- _EXERCISE DATA_
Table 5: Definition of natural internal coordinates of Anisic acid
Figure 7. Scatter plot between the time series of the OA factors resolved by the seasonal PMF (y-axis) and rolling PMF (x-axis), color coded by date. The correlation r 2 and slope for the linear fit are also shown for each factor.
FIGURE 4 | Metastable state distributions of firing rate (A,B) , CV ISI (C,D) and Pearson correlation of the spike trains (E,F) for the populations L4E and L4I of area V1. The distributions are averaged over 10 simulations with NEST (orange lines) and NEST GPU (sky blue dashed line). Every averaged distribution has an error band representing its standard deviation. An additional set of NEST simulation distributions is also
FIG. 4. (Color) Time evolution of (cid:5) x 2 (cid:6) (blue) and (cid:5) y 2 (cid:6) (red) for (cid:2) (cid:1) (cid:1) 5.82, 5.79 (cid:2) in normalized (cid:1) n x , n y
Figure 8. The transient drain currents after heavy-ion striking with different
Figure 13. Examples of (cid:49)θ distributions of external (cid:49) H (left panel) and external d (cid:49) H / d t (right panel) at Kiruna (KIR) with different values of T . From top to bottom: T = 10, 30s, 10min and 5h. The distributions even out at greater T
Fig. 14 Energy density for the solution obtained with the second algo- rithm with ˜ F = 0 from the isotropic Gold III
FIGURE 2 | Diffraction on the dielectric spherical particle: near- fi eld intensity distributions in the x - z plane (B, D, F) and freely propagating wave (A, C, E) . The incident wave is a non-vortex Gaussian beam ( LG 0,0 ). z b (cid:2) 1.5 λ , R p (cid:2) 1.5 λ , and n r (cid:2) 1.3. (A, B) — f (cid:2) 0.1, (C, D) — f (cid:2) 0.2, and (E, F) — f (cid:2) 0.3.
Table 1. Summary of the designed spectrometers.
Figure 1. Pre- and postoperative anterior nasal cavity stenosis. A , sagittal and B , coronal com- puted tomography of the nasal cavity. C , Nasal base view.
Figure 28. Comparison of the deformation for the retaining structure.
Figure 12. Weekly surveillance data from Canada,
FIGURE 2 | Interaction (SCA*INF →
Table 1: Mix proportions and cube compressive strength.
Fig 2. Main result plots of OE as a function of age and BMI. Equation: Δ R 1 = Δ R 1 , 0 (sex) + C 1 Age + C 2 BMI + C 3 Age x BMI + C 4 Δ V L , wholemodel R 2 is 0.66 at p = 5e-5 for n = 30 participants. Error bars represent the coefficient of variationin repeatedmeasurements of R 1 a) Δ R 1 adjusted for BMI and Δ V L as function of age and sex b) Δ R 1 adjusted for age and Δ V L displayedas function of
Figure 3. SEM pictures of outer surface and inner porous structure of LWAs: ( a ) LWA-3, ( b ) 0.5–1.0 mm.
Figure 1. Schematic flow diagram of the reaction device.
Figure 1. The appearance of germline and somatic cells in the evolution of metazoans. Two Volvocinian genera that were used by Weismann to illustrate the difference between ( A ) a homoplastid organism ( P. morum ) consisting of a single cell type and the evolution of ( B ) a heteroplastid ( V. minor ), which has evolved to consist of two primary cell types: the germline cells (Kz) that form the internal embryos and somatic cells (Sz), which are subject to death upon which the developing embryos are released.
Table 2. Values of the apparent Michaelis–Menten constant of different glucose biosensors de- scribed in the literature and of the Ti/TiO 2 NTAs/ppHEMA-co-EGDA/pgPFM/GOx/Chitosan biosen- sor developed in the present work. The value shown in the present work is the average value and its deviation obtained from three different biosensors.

- _WORK INSTRUCTIONS_
Would you write out all of the data exactly as given?

- _EXERCISE RESULT_
Table 5: Definition of natural internal coordinates of Anisic acid
Figure 7. Scatter plot between the time series of the OA factors resolved by the seasonal PMF (y-axis) and rolling PMF (x-axis), color coded by date. The correlation r 2 and slope for the linear fit are also shown for each factor.
FIGURE 4 | Metastable state distributions of firing rate (A,B) , CV ISI (C,D) and Pearson correlation of the spike trains (E,F) for the populations L4E and L4I of area V1. The distributions are averaged over 10 simulations with NEST (orange lines) and NEST GPU (sky blue dashed line). Every averaged distribution has an error band representing its standard deviation. An additional set of NEST simulation distributions is also
FIG. 4. (Color) Time evolution of (cid:5) x 2 (cid:6) (blue) and (cid:5) y 2 (cid:6) (red) for (cid:2) (cid:1) (cid:1) 5.82, 5.79 (cid:2) in normalized (cid:1) n x , n y
Figure 8. The transient drain currents after heavy-ion striking with different
Figure 13. Examples of (cid:49)θ distributions of external (cid:49) H (left panel) and external d (cid:49) H / d t (right panel) at Kiruna (KIR) with different values of T . From top to bottom: T = 10, 30s, 10min and 5h. The distributions even out at greater T
Fig. 14 Energy density for the solution obtained with the second algo- rithm with ˜ F = 0 from the isotropic Gold III
FIGURE 2 | Diffraction on the dielectric spherical particle: near- fi eld intensity distributions in the x - z plane (B, D, F) and freely propagating wave (A, C, E) . The incident wave is a non-vortex Gaussian beam ( LG 0,0 ). z b (cid:2) 1.5 λ , R p (cid:2) 1.5 λ , and n r (cid:2) 1.3. (A, B) — f (cid:2) 0.1, (C, D) — f (cid:2) 0.2, and (E, F) — f (cid:2) 0.3.
Table 1. Summary of the designed spectrometers.
Figure 1. Pre- and postoperative anterior nasal cavity stenosis. A , sagittal and B , coronal com- puted tomography of the nasal cavity. C , Nasal base view.
Figure 28. Comparison of the deformation for the retaining structure.
Figure 12. Weekly surveillance data from Canada,
FIGURE 2 | Interaction (SCA*INF →
Table 1: Mix proportions and cube compressive strength.
Fig 2. Main result plots of OE as a function of age and BMI. Equation: Δ R 1 = Δ R 1 , 0 (sex) + C 1 Age + C 2 BMI + C 3 Age x BMI + C 4 Δ V L , wholemodel R 2 is 0.66 at p = 5e-5 for n = 30 participants. Error bars represent the coefficient of variationin repeatedmeasurements of R 1 a) Δ R 1 adjusted for BMI and Δ V L as function of age and sex b) Δ R 1 adjusted for age and Δ V L displayedas function of
Figure 3. SEM pictures of outer surface and inner porous structure of LWAs: ( a ) LWA-3, ( b ) 0.5–1.0 mm.
Figure 1. Schematic flow diagram of the reaction device.
Figure 1. The appearance of germline and somatic cells in the evolution of metazoans. Two Volvocinian genera that were used by Weismann to illustrate the difference between ( A ) a homoplastid organism ( P. morum ) consisting of a single cell type and the evolution of ( B ) a heteroplastid ( V. minor ), which has evolved to consist of two primary cell types: the germline cells (Kz) that form the internal embryos and somatic cells (Sz), which are subject to death upon which the developing embryos are released.
Table 2. Values of the apparent Michaelis–Menten constant of different glucose biosensors de- scribed in the literature and of the Ti/TiO 2 NTAs/ppHEMA-co-EGDA/pgPFM/GOx/Chitosan biosen- sor developed in the present work. The value shown in the present work is the average value and its deviation obtained from three different biosensors.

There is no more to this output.